---------- LISTED RECORDS ----------

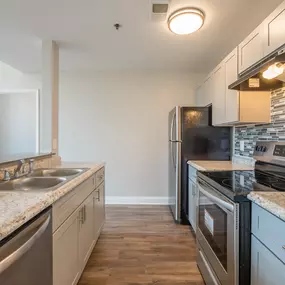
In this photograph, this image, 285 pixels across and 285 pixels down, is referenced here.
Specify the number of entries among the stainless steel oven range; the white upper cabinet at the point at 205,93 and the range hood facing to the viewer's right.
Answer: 0

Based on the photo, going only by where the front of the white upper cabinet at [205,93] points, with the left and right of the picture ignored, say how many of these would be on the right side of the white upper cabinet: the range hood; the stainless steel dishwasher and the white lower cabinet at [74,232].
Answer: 0

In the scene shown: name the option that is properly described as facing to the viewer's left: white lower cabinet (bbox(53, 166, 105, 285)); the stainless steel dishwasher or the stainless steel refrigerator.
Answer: the stainless steel refrigerator

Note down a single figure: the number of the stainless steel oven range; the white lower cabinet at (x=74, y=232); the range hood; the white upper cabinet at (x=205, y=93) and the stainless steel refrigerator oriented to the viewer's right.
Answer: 1

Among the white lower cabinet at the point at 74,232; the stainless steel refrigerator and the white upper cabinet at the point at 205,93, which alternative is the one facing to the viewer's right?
the white lower cabinet

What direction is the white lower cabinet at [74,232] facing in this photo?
to the viewer's right

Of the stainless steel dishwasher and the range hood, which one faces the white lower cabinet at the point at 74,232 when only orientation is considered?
the range hood

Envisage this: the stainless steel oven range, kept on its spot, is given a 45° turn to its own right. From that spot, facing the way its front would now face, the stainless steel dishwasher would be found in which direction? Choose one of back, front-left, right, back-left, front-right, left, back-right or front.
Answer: front-left

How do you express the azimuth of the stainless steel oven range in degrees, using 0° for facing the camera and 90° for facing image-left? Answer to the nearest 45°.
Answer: approximately 45°

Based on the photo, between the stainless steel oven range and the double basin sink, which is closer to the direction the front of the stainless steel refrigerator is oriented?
the double basin sink

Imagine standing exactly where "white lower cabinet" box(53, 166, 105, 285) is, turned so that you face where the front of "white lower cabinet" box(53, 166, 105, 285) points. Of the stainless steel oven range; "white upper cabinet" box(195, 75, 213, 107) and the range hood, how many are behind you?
0

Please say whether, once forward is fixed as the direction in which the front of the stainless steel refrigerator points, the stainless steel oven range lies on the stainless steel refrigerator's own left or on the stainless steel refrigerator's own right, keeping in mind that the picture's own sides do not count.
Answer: on the stainless steel refrigerator's own left

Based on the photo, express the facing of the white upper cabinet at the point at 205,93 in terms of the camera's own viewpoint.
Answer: facing to the left of the viewer

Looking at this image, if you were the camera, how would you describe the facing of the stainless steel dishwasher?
facing the viewer and to the right of the viewer

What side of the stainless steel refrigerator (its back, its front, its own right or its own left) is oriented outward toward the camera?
left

----------

WHAT TO PRODUCE: Return, without any change, everything in the listing above from the line containing "What side of" down to the end of the listing, including both of those lines.

WRITTEN RESPONSE:
What side of the stainless steel refrigerator (its back, its front, its own right or its own left) is oriented outward toward the camera?
left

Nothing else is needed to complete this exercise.